Financial assistance has helped Halisi to scale its operations and work with more subsistence farmers to get quality raw materials, she said. Halisi now has five silos at its factory that allow for storage of five tonnes of maize. Kessy also has integrated machines for speeding up operations and moved to using gas instead of firewood for boiling and roasting, benefiting both her bottom line and the environment.
Halisi went from producing 130 cartons of soy milk to 230 cartons per week because of new machinery supplied through MEDA’s matching grant initiative, she said. MEDA support also helped to hire three professionals at the firm.
Support from MEDA helped relieve Mutuku from the burden of supporting farmers financially until their crops have been sold. That helped her to redeploy capital in other areas of Smart Logistics, buying equipment and hiring staff. “For that, I say thank you to everybody in this room for just being a MEDA supporter, because you have supported my business indirectly. I owe you so much for what I am today.”
“Farmers have a problem,” Mutuku said. “Sometimes they grow what the market does not need.”
She gives them direction on the products she wants, the variety they should grow, and how they should grow it. Additionally, she hires some of these same young women and men to become distributors of her products.

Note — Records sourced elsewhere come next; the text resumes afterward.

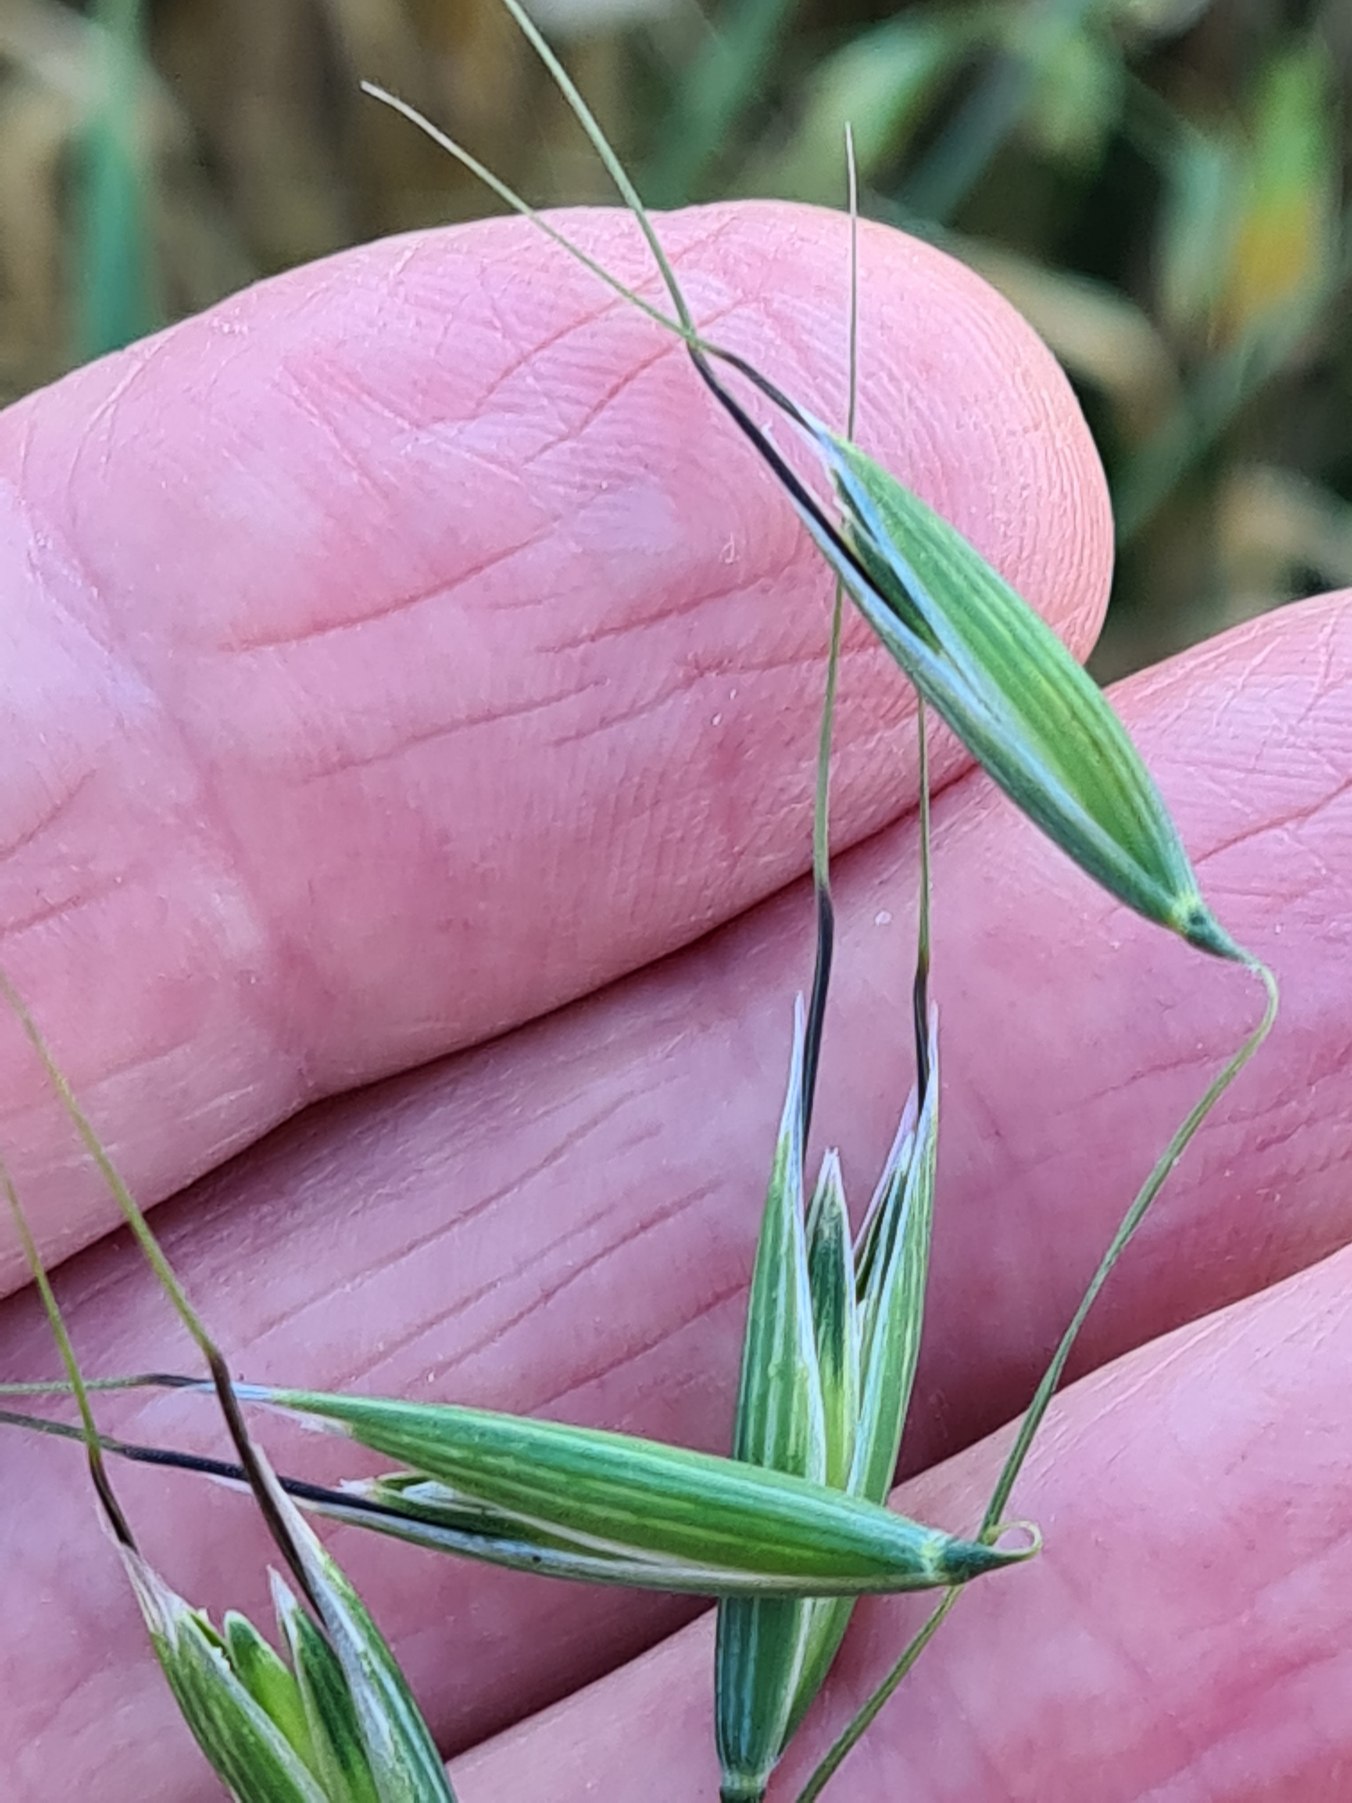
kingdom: Plantae
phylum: Tracheophyta
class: Liliopsida
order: Poales
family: Poaceae
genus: Avena
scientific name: Avena fatua
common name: Flyve-havre
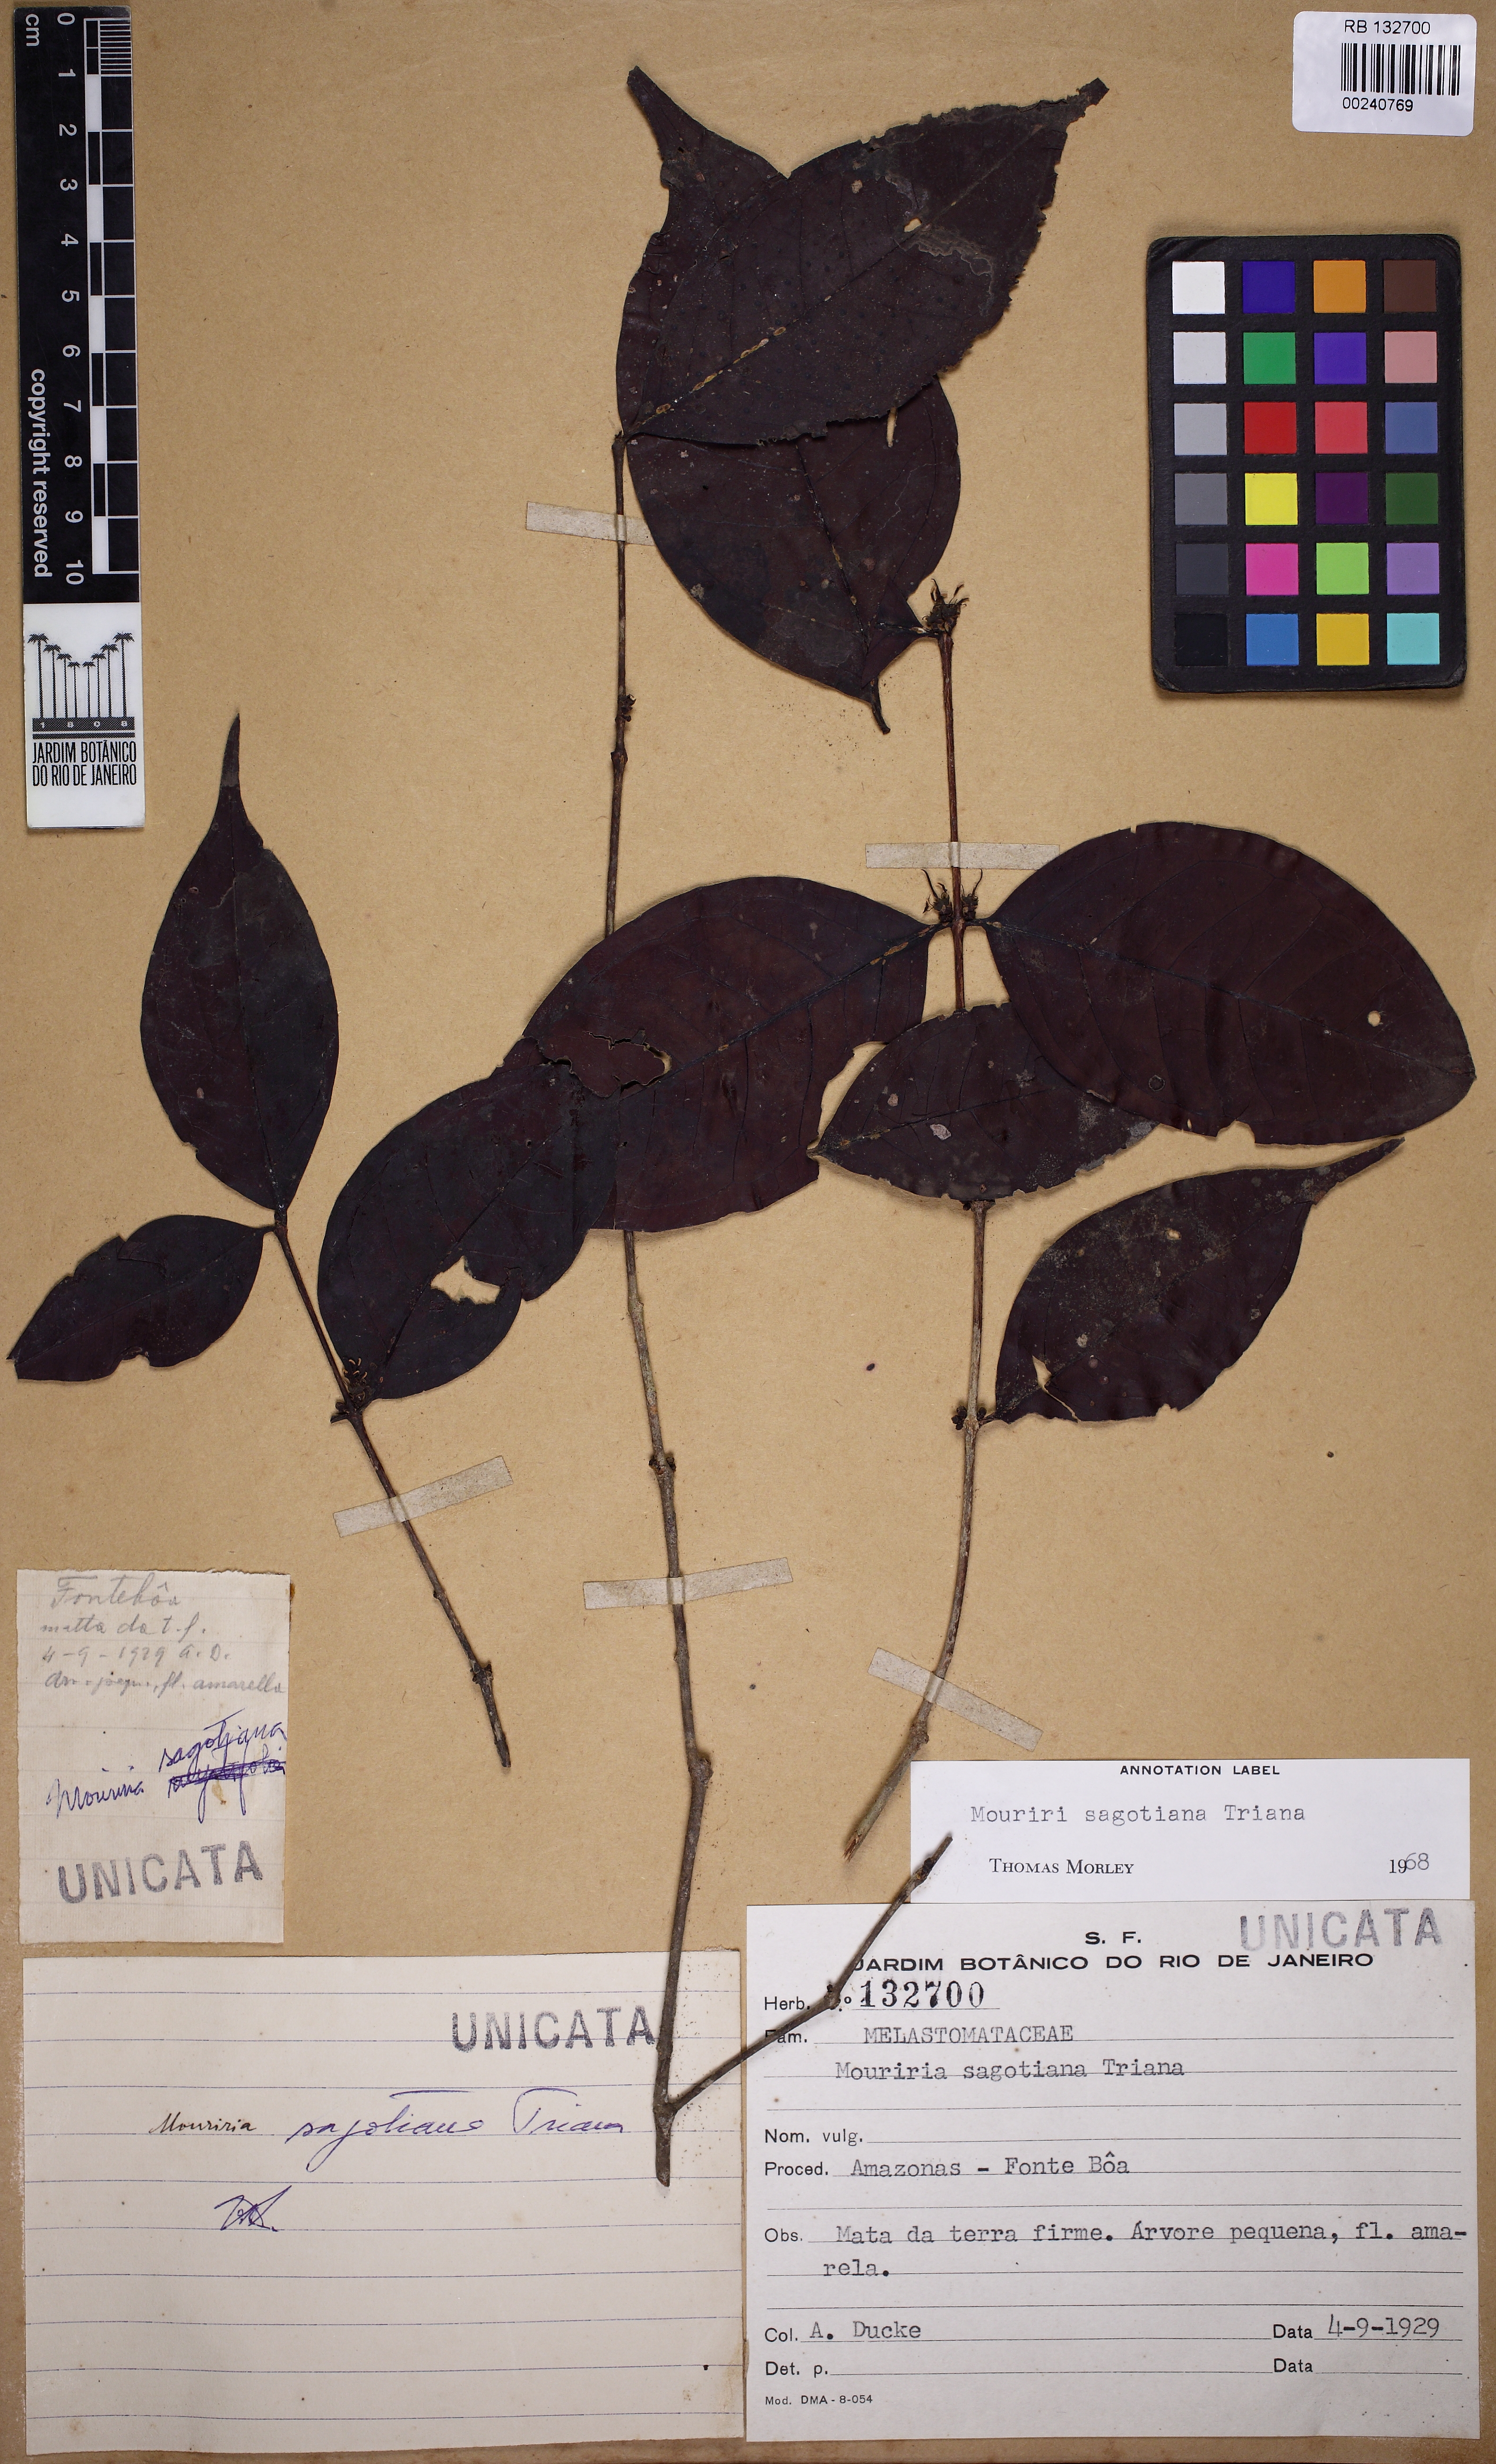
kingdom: Plantae
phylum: Tracheophyta
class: Magnoliopsida
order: Myrtales
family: Melastomataceae
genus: Mouriri
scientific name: Mouriri sagotiana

Kessy also praised MEDA’s lead firm model of investing to strengthen growers. When she works with small farmers “they have gained a hope from what they are doing.”
Having assured markets for their products means that “now they are sure of taking their students to school, they can afford to pay the fees, and also they are sure of their daily bread.”
Many of the farmers Mutuku knows live in mud houses with thatched roofs because they can’t afford anything else. One day, a farmer called her to say that money she received from selling produce to Mutuku helped her afford a proper metal roof for her house.
Mutuku’s work with young men has led to transformed lives. They quit sitting at home drinking bad alcohol, and “get the courage of being a man again and looking after their families again (after they get reliable work).”
“That’s what makes me go everyday to work, just to make that difference.”